El escritor argentino Ernesto Sábato falleció con 100 años. Era muy mayor y, seguramente, estaba de vuelta de casi todo, pero en una entrevista que se le hizo cuando cumplió los 90, reiteró lo que en muchas de sus obras había escrito: “La verdad es necesaria para las matemáticas y para la física. Pero para la vida, lo absolutamente necesario es la ilusión”. Y digo esto, porque a medida que nos vamos haciendo mayores le echamos a la vida más cálculos que sentimientos, más intereses que generosidades. Y, claro, en ese plan, y con la que está cayendo, no estamos para demasiadas ilusiones.

Por eso, quienes seguimos sintiendo un punto de estremecimiento cuando llegan estas fechas, tenemos el doble trabajo de conciliar las desilusiones con las ilusiones, las verdades con los ensueños, la cruda realidad con las patas al aire del mito navideño y, por qué no, la nostalgia.

No voy a descubriros nada si os pongo en guardia. La Navidad es tiempo de derroche desbocado y, lo más grave, inevitable. La Navidad es tiempo de reunirse la familia quizá para la bronca, para que salgan a flote agravios mal enterrados. La Navidad es tiempo de tristeza, de añoranza, de amargura. La Navidad es tiempo de mito religioso o ancestral que no aguanta un análisis crítico de solsticios, de carboneros regaladores, de vírgenes madres, de adoraciones y tres reyes magos que ni fueron reyes, ni fueron magos, ni fueron tres.

No desaprovechemos la ocasión de ilusionarnos. Intentemos, al menos, no amargarnos, lo cual no quiere decir que miremos para otro lado porque no está el mundo para echar cohetes

Todo esto, todas estas reflexiones de la Navidad adulta, chocan con la necesidad que tenemos los humanos de poner los pies más allá de los zapatos y dejarnos volar hacia atrás, hacia los tiempos de sueño y de infancia, hacia aquellos tiempos en que solo nos preocupaba que ojalá nevase en Navidad. La Navidad, o la tomas con ilusión, o te amarga. Por eso, os prevengo: no os dejéis avasallar por esa Navidad adulta de los gastos, las broncas y las ausencias. Ya sé que no es fácil, pero todo depende del empeño que se le ponga.

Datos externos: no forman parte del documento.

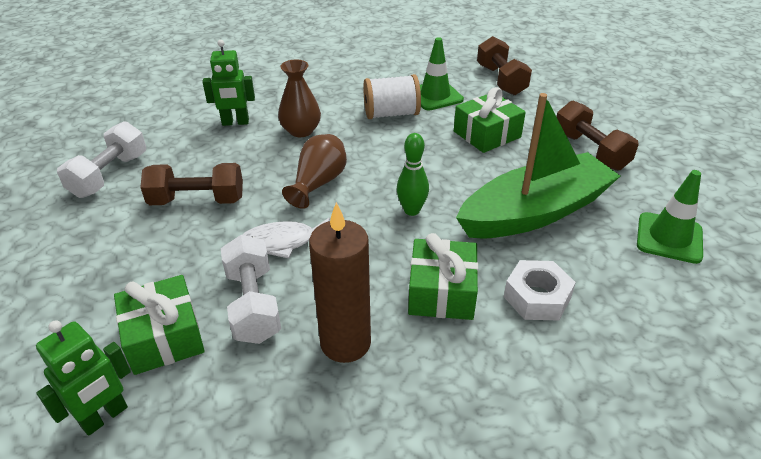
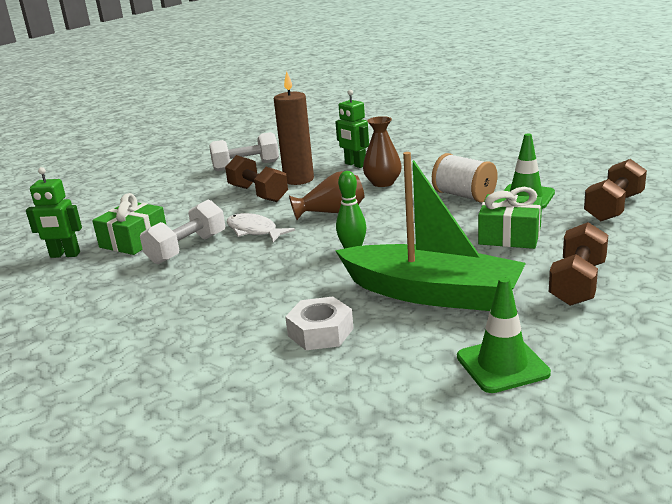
camera: 55 degrees right, 15 degrees down
brown candle [309,202,371,363] -> brown candle moved to [274,71,314,185]
green gift [408,233,478,320] -> none

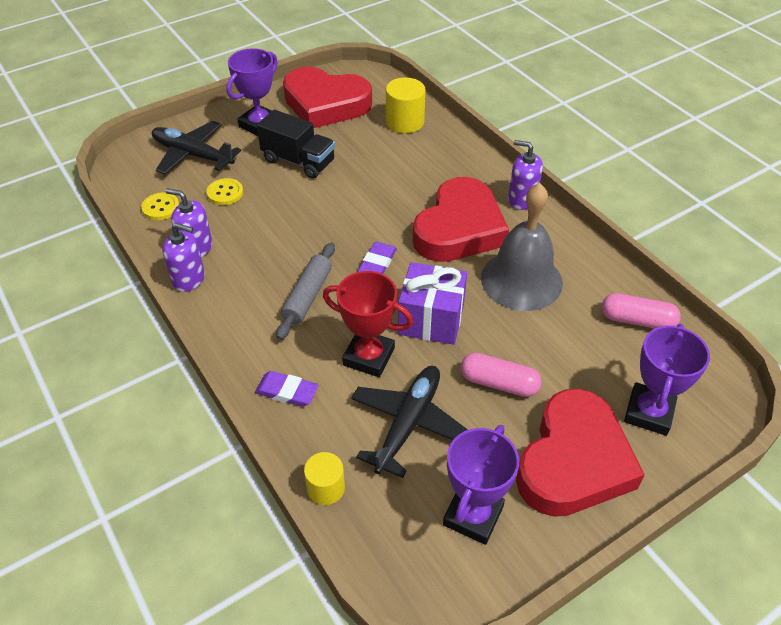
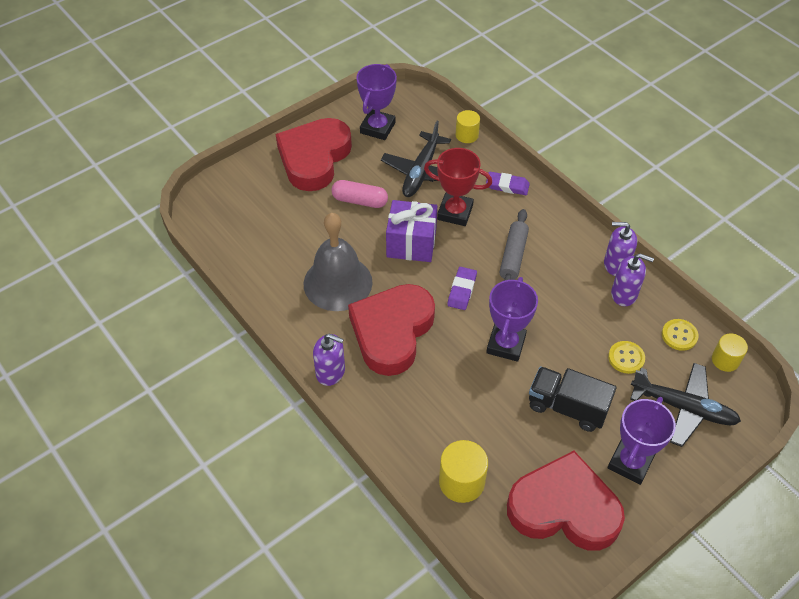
camera: 175 degrees right, 5 degrees up
pink capsule [602,293,681,329] -> none
purple trophy [624,324,710,436] -> purple trophy moved to [486,277,538,362]
none -> yellow cylinder [712,334,748,372]

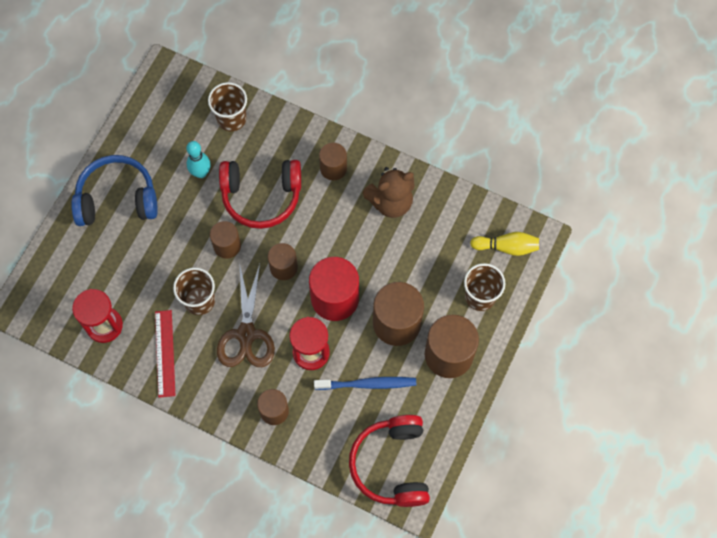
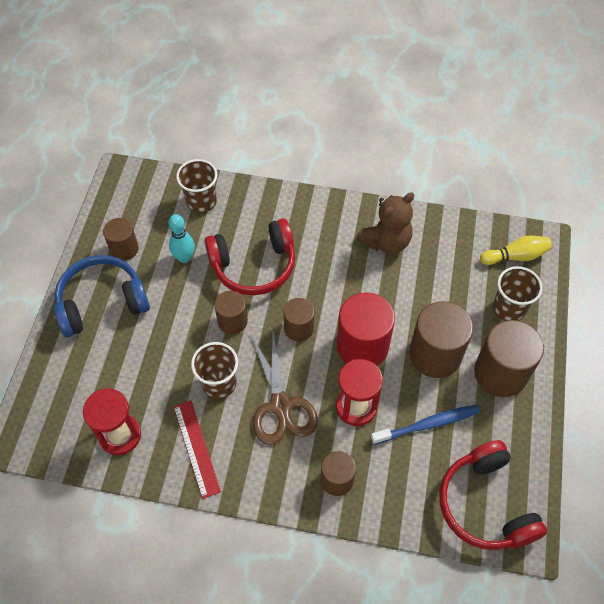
camera: 15 degrees left, 10 degrees down
brown cylinder [319,143,347,180] -> brown cylinder moved to [103,218,139,261]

Viví tiempos en los que Olentzero era prohibición o clandestinidad, y nuestro sueño era el 6 de enero. Yo tenía tan solo 8 años, y el amiguito listo me aseguró que los Reyes eran los padres.

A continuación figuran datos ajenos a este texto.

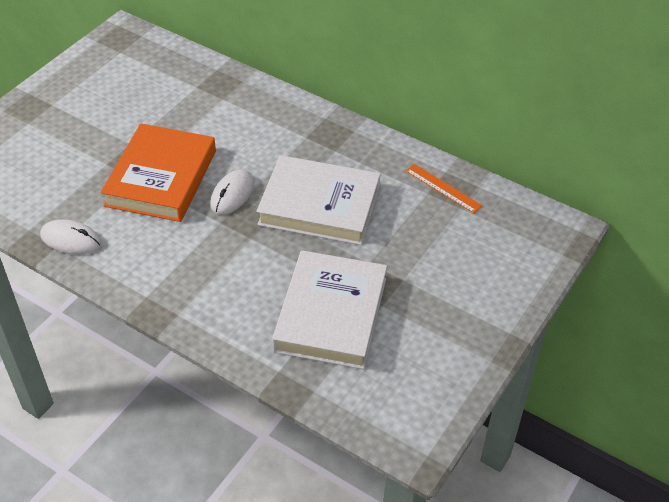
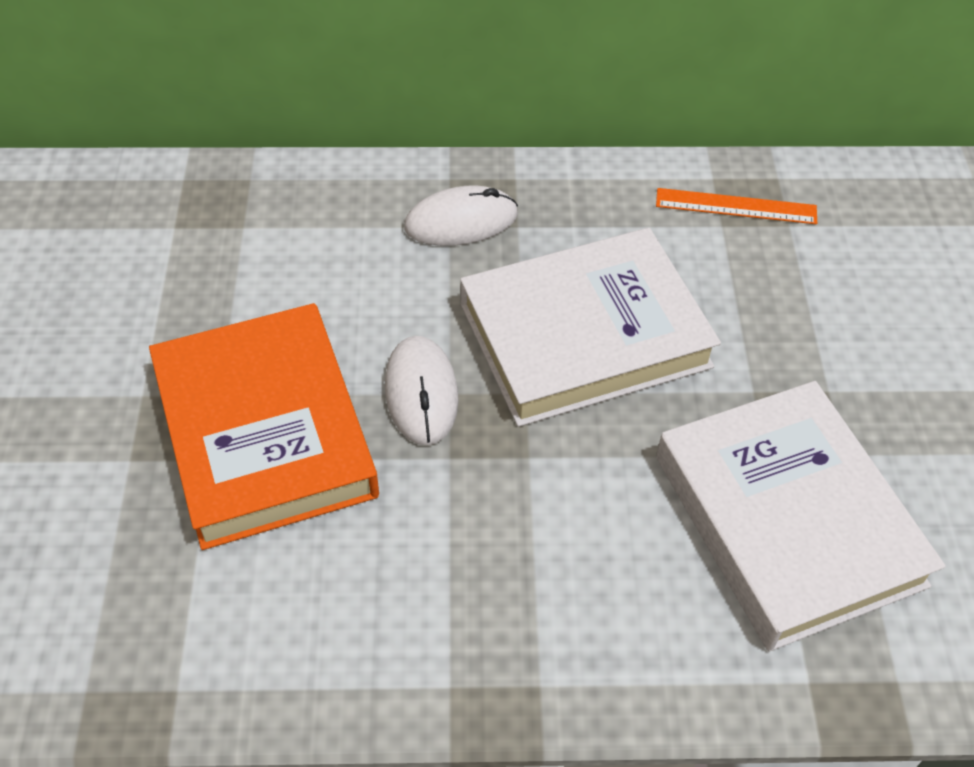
camera: 35 degrees left, 5 degrees up
white mouse [40,219,102,255] -> white mouse moved to [404,186,518,246]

Fue un golpe bajo que a efectos de psicoanálisis debería haberme causado serios problemas de pesimismo y dotado de un carácter taciturno. Pero no le creí porque yo estaba absolutamente convencido de haberle visto el turbante al mismísimo Baltasar en plena noche a través de la ventana haciendo trampa a la orden de dormirme enseguida en la noche de Reyes.

A la Navidad, o la esperas con ilusión o te amargas. Ya sé que es difícil el ejercicio de volverse niño, sobre todo para quienes ni tienen niños ni viven con niños. Pero os invito a hacer el esfuerzo y hacerle caso al viejo Sábato.

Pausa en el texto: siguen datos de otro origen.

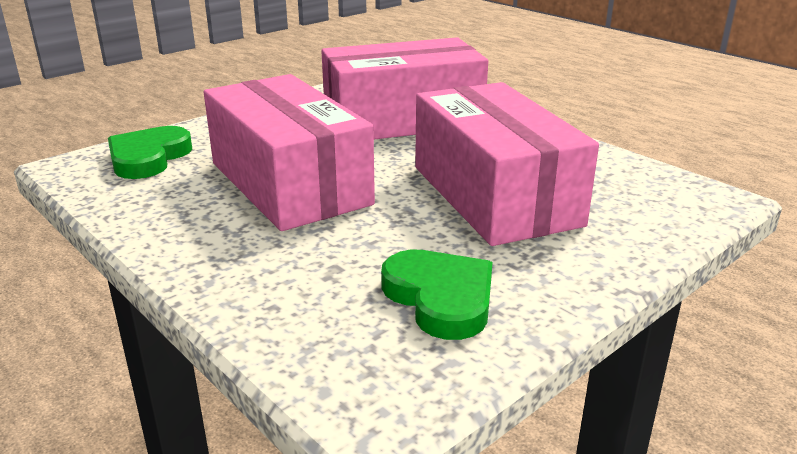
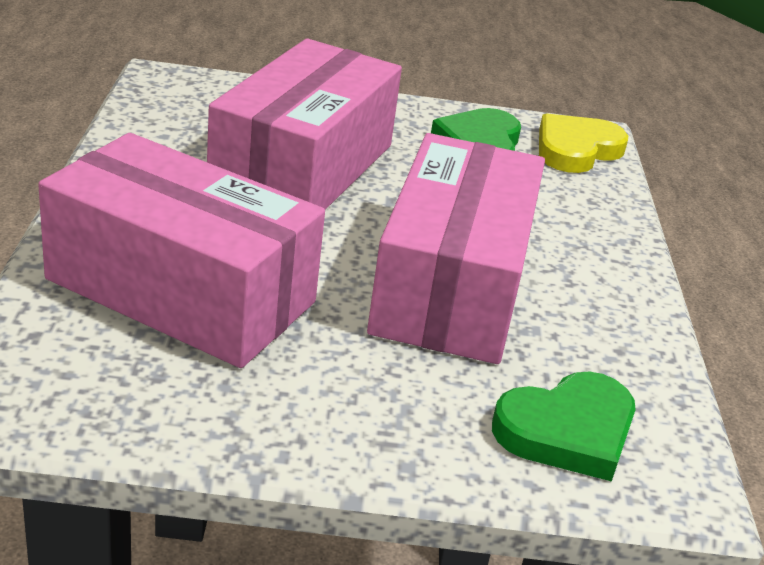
camera: 140 degrees left, 5 degrees up
none -> yellow heart [539,113,628,173]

Seamos serios, y no desaprovechemos la ocasión de ilusionarnos. Llega la Navidad para todos, mejor para unos que para otros. Intentemos, por lo menos, no amargarnos. Lo cual no quiere decir que miremos para otro lado, porque no está el mundo ni la vida para echar cohetes.

En fin, vosotros veréis. Y que el carbonero generoso que baja de los montes o el bebé que dicen que nació en un Solsticio, o en un pesebre, o en unos grandes almacenes, nos haya llenado el corazón de buenas intenciones.